Le ministère des Affaires étrangères leur recommande de rester à l’hôtel où il y a suffisamment de nourriture et d’eau et le bureau de la députée Bibeau leur suggère de s’inscrire sur la liste des voyageurs québécois à l’étranger. Air Transat s’avère moins utile. En fait, lorsqu’elle discute avec un représentant d’Air Transat, Marie-Christine Remy lui apprend la situation en Haïti.

Il y a le représentant Transat qui est sur place. Je pense qu’il ne donne pas beaucoup d’informations. Ce qu’elle [sa mère] continue de me dire [...] c’est : "On ne sait pas ce qui se passe".

Marie-Christine Remy

L’agence de voyage de Terry Watson et Sylvain Limoges leur réserve alors un vol pour le mercredi suivant. Sachant que le même scénario allait se reproduire, le couple Watson-Limoges fait des démarches avec d’autres personnes présentes au complexe hôtelier pour réserver un hélicoptère qui les mènera à l’aéroport. Malheureusement, l’hélicoptère arrive trop tard et il leur semble peu sécuritaire de patienter à l’aéroport, près des manifestations, sans avion à prendre.

Ils sont stressés, les autres voyageurs aussi. Il y en a qui commencent à manquer de médicaments.

Marie-Christine Remy

Marie-Christine Remy aurait aimé qu’Air Transat informe ses clients des risques et redirige ses voyageurs vers d’autres destinations.

Les agences de voyage optimistes

Geneviève Bégin, directrice département groupes chez Club voyages Orford, est elle-même revenue d’Haïti il y a une semaine. Un voyage qui s’est déroulé rondement, selon ses dires, même si son autobus de touristes a été intercepté par un groupe de manifestants.

Actuellement, l’agence de voyage supervise un groupe d’une vingtaine de personnes à Haïti dont le retour vers le Québec est prévu dimanche. En contact avec l’accompagnatrice sur place, Mme Bégin soutient que leur retour devrait se dérouler tel que prévu.

Mis à part qu’on ne leur suggère pas de sortir à l’extérieur de l’hôtel, c’est comme dans n’importe quel hôtel tout-inclus ailleurs.
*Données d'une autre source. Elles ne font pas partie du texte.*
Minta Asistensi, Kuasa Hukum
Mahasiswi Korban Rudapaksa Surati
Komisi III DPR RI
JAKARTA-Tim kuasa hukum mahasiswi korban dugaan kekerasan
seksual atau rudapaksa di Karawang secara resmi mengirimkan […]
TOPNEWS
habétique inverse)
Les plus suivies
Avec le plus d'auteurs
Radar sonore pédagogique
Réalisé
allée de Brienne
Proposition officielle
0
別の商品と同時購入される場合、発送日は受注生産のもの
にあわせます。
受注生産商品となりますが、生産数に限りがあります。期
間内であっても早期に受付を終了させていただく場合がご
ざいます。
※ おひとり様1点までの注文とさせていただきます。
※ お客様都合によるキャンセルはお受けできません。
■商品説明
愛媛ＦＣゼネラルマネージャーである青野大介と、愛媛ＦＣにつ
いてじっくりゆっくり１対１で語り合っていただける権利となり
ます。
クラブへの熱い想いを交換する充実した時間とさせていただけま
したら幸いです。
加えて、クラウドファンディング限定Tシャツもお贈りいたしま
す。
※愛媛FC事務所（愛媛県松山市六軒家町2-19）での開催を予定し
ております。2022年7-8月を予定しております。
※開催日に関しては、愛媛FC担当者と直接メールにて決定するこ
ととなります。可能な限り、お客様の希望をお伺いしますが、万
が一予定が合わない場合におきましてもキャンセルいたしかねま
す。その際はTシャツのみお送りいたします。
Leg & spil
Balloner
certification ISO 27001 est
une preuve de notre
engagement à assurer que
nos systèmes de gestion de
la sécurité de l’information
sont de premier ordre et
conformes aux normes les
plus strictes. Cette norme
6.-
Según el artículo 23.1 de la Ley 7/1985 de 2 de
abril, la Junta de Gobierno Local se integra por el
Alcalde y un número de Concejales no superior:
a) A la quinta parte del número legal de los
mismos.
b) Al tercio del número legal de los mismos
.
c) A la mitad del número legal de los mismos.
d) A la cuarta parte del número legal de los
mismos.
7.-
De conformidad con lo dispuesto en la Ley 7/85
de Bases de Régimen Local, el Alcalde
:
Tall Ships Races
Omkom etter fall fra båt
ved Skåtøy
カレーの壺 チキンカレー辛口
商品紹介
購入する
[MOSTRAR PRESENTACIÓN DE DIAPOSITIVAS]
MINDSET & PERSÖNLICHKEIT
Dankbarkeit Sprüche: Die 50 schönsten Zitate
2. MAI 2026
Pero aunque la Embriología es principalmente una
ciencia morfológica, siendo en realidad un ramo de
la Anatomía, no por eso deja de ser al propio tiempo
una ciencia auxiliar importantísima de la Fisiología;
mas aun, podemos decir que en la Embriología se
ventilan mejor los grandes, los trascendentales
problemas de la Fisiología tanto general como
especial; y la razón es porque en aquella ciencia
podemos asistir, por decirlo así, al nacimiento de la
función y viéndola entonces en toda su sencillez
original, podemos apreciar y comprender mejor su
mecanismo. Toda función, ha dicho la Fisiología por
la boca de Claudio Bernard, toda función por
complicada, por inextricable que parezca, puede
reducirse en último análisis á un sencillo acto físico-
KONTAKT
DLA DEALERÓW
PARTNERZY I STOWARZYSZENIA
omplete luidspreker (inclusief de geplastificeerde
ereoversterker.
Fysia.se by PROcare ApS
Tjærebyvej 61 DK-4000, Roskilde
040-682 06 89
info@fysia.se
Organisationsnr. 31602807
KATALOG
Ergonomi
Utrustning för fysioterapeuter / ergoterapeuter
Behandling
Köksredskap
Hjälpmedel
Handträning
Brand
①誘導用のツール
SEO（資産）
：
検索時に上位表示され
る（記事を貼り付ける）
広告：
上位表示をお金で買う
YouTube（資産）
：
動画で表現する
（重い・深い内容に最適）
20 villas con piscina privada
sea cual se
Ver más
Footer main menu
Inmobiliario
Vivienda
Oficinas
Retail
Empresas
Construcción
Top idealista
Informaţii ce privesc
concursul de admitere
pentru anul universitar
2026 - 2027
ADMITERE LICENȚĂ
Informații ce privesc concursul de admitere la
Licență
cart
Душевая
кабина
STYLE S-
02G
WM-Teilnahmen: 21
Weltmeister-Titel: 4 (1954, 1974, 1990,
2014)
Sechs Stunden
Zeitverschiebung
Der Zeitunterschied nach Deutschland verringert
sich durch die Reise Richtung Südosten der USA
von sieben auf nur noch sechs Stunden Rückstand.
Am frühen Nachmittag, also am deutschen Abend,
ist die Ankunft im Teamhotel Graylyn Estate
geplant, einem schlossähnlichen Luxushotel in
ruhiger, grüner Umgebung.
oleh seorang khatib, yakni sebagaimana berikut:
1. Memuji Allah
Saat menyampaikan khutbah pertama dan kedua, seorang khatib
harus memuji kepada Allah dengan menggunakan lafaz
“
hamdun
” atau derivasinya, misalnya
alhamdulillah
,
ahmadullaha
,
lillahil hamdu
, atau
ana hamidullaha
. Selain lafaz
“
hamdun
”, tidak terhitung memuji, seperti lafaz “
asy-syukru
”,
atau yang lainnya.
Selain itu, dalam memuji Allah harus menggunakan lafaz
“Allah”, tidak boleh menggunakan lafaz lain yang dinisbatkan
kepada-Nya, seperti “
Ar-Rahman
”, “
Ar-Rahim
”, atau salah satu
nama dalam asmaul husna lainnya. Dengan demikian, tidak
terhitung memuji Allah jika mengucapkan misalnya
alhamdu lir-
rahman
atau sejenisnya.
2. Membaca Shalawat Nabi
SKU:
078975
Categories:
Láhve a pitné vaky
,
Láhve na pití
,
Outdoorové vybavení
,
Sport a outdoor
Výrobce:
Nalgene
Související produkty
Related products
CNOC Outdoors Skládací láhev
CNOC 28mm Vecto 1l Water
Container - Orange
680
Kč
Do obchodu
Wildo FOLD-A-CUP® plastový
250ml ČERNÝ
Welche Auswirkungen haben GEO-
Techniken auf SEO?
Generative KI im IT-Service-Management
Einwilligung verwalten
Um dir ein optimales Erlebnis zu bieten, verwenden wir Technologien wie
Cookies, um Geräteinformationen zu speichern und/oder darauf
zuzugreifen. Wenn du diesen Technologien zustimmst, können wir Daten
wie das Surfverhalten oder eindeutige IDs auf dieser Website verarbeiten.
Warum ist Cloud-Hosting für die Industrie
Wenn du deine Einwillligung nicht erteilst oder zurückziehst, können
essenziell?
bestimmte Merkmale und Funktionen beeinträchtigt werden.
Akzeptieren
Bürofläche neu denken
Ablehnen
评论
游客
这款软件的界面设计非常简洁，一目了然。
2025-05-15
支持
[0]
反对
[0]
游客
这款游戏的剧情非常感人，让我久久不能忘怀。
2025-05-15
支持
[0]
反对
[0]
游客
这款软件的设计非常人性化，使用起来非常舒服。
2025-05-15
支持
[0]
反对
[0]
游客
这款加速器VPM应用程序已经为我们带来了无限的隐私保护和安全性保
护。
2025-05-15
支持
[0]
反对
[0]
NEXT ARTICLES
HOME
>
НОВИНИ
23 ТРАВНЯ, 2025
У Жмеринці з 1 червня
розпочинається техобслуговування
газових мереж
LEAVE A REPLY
Geneviève Bégin, directrice département groupes chez Club voyages Orford

La directrice de Club Voyages Orford soutient qu’Air Transat remplit ses devoirs face aux voyageurs en assurant leur sécurité et en répondant à leurs besoins essentiels. Elle dit que le voyagiste a même envoyé des médicaments aux voyageurs coincés là-bas qui avaient épuisé leurs réserves.

Geneviève BéginGeneviève Bégin, directrice département groupes chez Club voyages Orford n'est pas inquiète pour ses clients à Haïti. Photo : Radio-Canada

Contrairement à ce que soulève Marie-Christine Remy, Geneviève Bégin soutient qu’Air Transat offre de changer de destination voyage aux clients qui avaient réservé un séjour à Haïti.